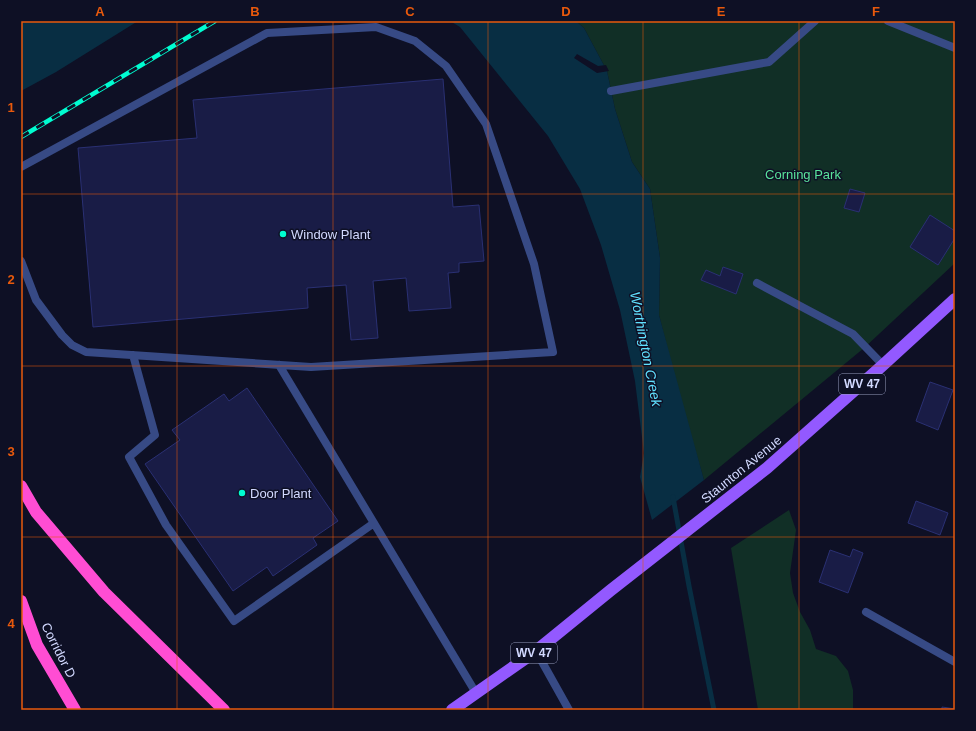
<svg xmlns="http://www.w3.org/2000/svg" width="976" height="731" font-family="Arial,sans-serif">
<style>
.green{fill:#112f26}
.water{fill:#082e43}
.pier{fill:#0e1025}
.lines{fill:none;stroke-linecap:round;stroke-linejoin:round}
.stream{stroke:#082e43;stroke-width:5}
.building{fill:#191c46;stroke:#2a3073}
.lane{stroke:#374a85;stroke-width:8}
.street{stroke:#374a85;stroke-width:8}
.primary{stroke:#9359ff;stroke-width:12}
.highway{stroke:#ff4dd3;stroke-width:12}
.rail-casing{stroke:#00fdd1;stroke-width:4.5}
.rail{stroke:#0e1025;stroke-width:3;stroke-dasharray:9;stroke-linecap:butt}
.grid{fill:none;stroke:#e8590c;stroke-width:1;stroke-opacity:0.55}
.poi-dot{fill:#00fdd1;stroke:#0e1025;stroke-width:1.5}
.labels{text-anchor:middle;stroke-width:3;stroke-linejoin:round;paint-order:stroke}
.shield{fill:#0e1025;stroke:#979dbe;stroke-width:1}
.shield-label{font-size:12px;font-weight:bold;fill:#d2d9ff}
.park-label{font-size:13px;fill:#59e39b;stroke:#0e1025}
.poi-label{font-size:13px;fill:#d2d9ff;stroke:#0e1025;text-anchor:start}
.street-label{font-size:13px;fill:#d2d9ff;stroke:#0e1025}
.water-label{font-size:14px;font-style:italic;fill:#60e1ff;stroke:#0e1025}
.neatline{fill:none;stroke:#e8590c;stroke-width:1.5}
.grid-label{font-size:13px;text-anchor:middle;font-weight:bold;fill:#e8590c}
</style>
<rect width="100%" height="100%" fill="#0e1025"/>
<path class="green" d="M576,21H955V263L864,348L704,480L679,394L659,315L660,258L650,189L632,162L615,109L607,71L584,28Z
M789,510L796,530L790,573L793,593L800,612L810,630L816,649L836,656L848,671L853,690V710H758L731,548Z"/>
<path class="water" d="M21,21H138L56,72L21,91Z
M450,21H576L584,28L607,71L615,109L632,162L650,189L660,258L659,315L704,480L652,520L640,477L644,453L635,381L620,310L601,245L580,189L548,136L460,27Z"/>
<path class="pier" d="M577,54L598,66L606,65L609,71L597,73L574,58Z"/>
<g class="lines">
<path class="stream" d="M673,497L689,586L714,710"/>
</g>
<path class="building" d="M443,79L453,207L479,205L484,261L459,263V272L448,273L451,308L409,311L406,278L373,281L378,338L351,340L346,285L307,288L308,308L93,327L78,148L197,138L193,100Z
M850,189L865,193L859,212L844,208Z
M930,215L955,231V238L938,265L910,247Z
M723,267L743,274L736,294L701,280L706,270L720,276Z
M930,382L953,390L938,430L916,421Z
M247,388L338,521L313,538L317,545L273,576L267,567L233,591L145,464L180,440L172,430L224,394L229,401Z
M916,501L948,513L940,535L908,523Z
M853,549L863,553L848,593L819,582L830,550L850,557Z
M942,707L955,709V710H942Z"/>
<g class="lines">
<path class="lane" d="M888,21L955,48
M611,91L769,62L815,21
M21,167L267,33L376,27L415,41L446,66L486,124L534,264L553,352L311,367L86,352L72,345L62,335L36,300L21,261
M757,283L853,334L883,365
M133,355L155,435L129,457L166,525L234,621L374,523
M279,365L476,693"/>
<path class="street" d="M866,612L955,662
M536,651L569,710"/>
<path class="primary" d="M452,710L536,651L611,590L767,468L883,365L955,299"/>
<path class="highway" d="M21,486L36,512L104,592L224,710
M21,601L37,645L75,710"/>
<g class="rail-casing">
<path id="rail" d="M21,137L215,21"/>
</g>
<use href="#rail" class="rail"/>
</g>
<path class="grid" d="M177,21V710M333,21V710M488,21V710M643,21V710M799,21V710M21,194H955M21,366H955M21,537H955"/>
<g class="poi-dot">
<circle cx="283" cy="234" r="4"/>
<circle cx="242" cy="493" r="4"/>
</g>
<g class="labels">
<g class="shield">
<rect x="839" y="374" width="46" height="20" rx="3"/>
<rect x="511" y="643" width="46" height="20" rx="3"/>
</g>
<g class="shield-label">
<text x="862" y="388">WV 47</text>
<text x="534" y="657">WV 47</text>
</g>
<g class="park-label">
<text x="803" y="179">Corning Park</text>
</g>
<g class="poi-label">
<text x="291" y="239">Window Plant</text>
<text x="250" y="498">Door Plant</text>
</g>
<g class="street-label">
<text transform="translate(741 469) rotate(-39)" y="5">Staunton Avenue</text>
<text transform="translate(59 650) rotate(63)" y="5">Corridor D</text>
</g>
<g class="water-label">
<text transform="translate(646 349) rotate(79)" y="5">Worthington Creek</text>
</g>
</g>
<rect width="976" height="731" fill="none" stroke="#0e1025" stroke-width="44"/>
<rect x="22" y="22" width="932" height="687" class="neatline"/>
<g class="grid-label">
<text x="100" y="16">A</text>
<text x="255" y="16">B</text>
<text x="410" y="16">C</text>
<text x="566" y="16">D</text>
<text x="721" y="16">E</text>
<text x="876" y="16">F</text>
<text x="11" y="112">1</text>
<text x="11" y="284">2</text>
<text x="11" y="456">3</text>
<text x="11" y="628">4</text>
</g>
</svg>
○ ○ ○ ○ ○
**BRIEF:**
Print the entire listing precisely as written, omitting the images it holds.

**ANSWER TO THIS EXERCISE:**
<svg xmlns="http://www.w3.org/2000/svg" width="976" height="731" font-family="Arial,sans-serif">
<style>
.green{fill:#112f26}
.water{fill:#082e43}
.pier{fill:#0e1025}
.lines{fill:none;stroke-linecap:round;stroke-linejoin:round}
.stream{stroke:#082e43;stroke-width:5}
.building{fill:#191c46;stroke:#2a3073}
.lane{stroke:#374a85;stroke-width:8}
.street{stroke:#374a85;stroke-width:8}
.primary{stroke:#9359ff;stroke-width:12}
.highway{stroke:#ff4dd3;stroke-width:12}
.rail-casing{stroke:#00fdd1;stroke-width:4.5}
.rail{stroke:#0e1025;stroke-width:3;stroke-dasharray:9;stroke-linecap:butt}
.grid{fill:none;stroke:#e8590c;stroke-width:1;stroke-opacity:0.55}
.poi-dot{fill:#00fdd1;stroke:#0e1025;stroke-width:1.5}
.labels{text-anchor:middle;stroke-width:3;stroke-linejoin:round;paint-order:stroke}
.shield{fill:#0e1025;stroke:#979dbe;stroke-width:1}
.shield-label{font-size:12px;font-weight:bold;fill:#d2d9ff}
.park-label{font-size:13px;fill:#59e39b;stroke:#0e1025}
.poi-label{font-size:13px;fill:#d2d9ff;stroke:#0e1025;text-anchor:start}
.street-label{font-size:13px;fill:#d2d9ff;stroke:#0e1025}
.water-label{font-size:14px;font-style:italic;fill:#60e1ff;stroke:#0e1025}
.neatline{fill:none;stroke:#e8590c;stroke-width:1.5}
.grid-label{font-size:13px;text-anchor:middle;font-weight:bold;fill:#e8590c}
</style>
<rect width="100%" height="100%" fill="#0e1025"/>
<path class="green" d="M576,21H955V263L864,348L704,480L679,394L659,315L660,258L650,189L632,162L615,109L607,71L584,28Z
M789,510L796,530L790,573L793,593L800,612L810,630L816,649L836,656L848,671L853,690V710H758L731,548Z"/>
<path class="water" d="M21,21H138L56,72L21,91Z
M450,21H576L584,28L607,71L615,109L632,162L650,189L660,258L659,315L704,480L652,520L640,477L644,453L635,381L620,310L601,245L580,189L548,136L460,27Z"/>
<path class="pier" d="M577,54L598,66L606,65L609,71L597,73L574,58Z"/>
<g class="lines">
<path class="stream" d="M673,497L689,586L714,710"/>
</g>
<path class="building" d="M443,79L453,207L479,205L484,261L459,263V272L448,273L451,308L409,311L406,278L373,281L378,338L351,340L346,285L307,288L308,308L93,327L78,148L197,138L193,100Z
M850,189L865,193L859,212L844,208Z
M930,215L955,231V238L938,265L910,247Z
M723,267L743,274L736,294L701,280L706,270L720,276Z
M930,382L953,390L938,430L916,421Z
M247,388L338,521L313,538L317,545L273,576L267,567L233,591L145,464L180,440L172,430L224,394L229,401Z
M916,501L948,513L940,535L908,523Z
M853,549L863,553L848,593L819,582L830,550L850,557Z
M942,707L955,709V710H942Z"/>
<g class="lines">
<path class="lane" d="M888,21L955,48
M611,91L769,62L815,21
M21,167L267,33L376,27L415,41L446,66L486,124L534,264L553,352L311,367L86,352L72,345L62,335L36,300L21,261
M757,283L853,334L883,365
M133,355L155,435L129,457L166,525L234,621L374,523
M279,365L476,693"/>
<path class="street" d="M866,612L955,662
M536,651L569,710"/>
<path class="primary" d="M452,710L536,651L611,590L767,468L883,365L955,299"/>
<path class="highway" d="M21,486L36,512L104,592L224,710
M21,601L37,645L75,710"/>
<g class="rail-casing">
<path id="rail" d="M21,137L215,21"/>
</g>
<use href="#rail" class="rail"/>
</g>
<path class="grid" d="M177,21V710M333,21V710M488,21V710M643,21V710M799,21V710M21,194H955M21,366H955M21,537H955"/>
<g class="poi-dot">
<circle cx="283" cy="234" r="4"/>
<circle cx="242" cy="493" r="4"/>
</g>
<g class="labels">
<g class="shield">
<rect x="839" y="374" width="46" height="20" rx="3"/>
<rect x="511" y="643" width="46" height="20" rx="3"/>
</g>
<g class="shield-label">
<text x="862" y="388">WV 47</text>
<text x="534" y="657">WV 47</text>
</g>
<g class="park-label">
<text x="803" y="179">Corning Park</text>
</g>
<g class="poi-label">
<text x="291" y="239">Window Plant</text>
<text x="250" y="498">Door Plant</text>
</g>
<g class="street-label">
<text transform="translate(741 469) rotate(-39)" y="5">Staunton Avenue</text>
<text transform="translate(59 650) rotate(63)" y="5">Corridor D</text>
</g>
<g class="water-label">
<text transform="translate(646 349) rotate(79)" y="5">Worthington Creek</text>
</g>
</g>
<rect width="976" height="731" fill="none" stroke="#0e1025" stroke-width="44"/>
<rect x="22" y="22" width="932" height="687" class="neatline"/>
<g class="grid-label">
<text x="100" y="16">A</text>
<text x="255" y="16">B</text>
<text x="410" y="16">C</text>
<text x="566" y="16">D</text>
<text x="721" y="16">E</text>
<text x="876" y="16">F</text>
<text x="11" y="112">1</text>
<text x="11" y="284">2</text>
<text x="11" y="456">3</text>
<text x="11" y="628">4</text>
</g>
</svg>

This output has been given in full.